Sun Gid Engine (SGE) stuck in qw state

Recently I was pulling my hair out on an HPC cluster that was running SGE (Sun Grid Engine) and had jobs that were getting stuck in "qw" state. The cluster had plenty of open slots so it was not that there was not room to run.

In this case the nodes that were having trouble were newly added to an existing, working, cluster. I started by running the usual suspects:

qstat -f
qstat -j [job id]

Both of these did not return anything out of the ordinary, the qstat -j did not list any errors.

Then I remembered to check the actual queue statues:

qstat -f|grep 'E'

AH HA! The queues all had an 'E' in the state, this means that they were being held back in error, so no matter what no jobs would be processed.

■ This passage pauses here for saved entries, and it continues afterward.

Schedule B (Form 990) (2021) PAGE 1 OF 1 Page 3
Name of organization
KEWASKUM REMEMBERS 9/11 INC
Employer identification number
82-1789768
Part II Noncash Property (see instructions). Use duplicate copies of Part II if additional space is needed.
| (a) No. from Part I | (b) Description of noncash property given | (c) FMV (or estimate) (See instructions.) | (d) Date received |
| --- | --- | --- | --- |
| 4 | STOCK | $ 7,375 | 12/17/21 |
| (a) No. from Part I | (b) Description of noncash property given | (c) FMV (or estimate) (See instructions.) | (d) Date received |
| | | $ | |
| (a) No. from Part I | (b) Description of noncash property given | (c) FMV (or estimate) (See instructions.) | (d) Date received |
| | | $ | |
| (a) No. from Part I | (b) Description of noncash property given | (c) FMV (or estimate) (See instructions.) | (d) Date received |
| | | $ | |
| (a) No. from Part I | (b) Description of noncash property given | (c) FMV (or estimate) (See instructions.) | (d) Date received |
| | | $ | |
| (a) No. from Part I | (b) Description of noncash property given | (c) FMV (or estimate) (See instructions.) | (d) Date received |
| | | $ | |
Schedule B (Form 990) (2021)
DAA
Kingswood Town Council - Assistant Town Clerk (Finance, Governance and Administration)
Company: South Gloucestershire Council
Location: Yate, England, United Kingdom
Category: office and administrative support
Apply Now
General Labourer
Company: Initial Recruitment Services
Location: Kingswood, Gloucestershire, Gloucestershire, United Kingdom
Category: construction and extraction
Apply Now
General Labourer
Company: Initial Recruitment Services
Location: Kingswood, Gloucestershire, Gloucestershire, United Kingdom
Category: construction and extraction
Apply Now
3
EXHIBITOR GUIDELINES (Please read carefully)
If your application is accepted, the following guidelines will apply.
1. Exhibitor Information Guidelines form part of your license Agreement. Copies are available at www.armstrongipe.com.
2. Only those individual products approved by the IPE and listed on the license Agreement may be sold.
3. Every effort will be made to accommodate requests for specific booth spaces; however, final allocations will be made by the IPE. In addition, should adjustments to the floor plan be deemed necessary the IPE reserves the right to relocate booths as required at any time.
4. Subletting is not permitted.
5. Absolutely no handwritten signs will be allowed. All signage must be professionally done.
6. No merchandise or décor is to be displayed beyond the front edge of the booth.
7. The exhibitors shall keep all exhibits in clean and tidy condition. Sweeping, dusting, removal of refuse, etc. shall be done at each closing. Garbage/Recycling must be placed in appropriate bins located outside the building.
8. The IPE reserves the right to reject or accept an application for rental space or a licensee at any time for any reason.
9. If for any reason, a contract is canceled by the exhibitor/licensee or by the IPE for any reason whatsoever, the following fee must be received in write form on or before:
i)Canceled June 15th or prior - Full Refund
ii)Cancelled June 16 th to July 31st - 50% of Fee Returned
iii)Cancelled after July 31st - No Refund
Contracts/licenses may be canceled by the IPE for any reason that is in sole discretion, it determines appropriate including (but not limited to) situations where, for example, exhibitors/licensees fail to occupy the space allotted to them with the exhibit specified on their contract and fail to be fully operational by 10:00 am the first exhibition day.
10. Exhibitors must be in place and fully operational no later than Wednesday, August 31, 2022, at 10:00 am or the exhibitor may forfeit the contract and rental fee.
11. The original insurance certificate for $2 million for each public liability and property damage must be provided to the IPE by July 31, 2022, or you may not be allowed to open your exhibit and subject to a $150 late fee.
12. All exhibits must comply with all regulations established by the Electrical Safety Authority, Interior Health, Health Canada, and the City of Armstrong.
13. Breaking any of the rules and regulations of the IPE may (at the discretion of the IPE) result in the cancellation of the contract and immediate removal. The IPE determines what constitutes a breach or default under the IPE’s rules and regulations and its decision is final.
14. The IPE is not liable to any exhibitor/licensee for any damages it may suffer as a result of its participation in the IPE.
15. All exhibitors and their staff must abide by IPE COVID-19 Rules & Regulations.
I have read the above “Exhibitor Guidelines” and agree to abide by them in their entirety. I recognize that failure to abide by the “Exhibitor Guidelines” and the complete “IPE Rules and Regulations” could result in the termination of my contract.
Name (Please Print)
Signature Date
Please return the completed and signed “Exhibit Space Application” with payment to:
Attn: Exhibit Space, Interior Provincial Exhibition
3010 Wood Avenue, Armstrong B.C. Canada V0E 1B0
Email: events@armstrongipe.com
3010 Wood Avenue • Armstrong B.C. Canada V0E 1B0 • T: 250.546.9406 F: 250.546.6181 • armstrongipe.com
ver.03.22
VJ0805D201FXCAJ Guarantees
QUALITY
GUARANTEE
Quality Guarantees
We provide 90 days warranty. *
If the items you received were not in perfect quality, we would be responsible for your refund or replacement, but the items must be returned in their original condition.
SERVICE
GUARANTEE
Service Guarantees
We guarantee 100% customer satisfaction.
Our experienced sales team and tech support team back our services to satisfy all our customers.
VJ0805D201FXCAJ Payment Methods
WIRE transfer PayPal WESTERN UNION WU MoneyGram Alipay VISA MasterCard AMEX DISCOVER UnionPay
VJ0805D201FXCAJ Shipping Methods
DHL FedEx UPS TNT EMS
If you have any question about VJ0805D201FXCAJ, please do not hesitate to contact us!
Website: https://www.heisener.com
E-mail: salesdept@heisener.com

The following URL has a great write up going into more detail about why this happens (http://gridengine.info).

The short anwser is to use the following command:

qmod -c '*'

Running the job again, I now get an Eqw state, checking the error it complains that "can't find directory "active_jobs/..."

Hmm, the spool directory was present, so I checked the directory permissions, they looked right. Then I checked the UID and GID, bingo!

SGE is picky, the UID and GID on the node and submit host must be the same. On Linux you would check the UID from /etc/passwd and make sure that the UID is the same on the node in question.

After you make this change you will need to reset the permissions on the users /home folder and also the $SGE_ROOT folder:

chown -R username /opt/sge_path
chown -R username /home/username
chgrp -R username /home/username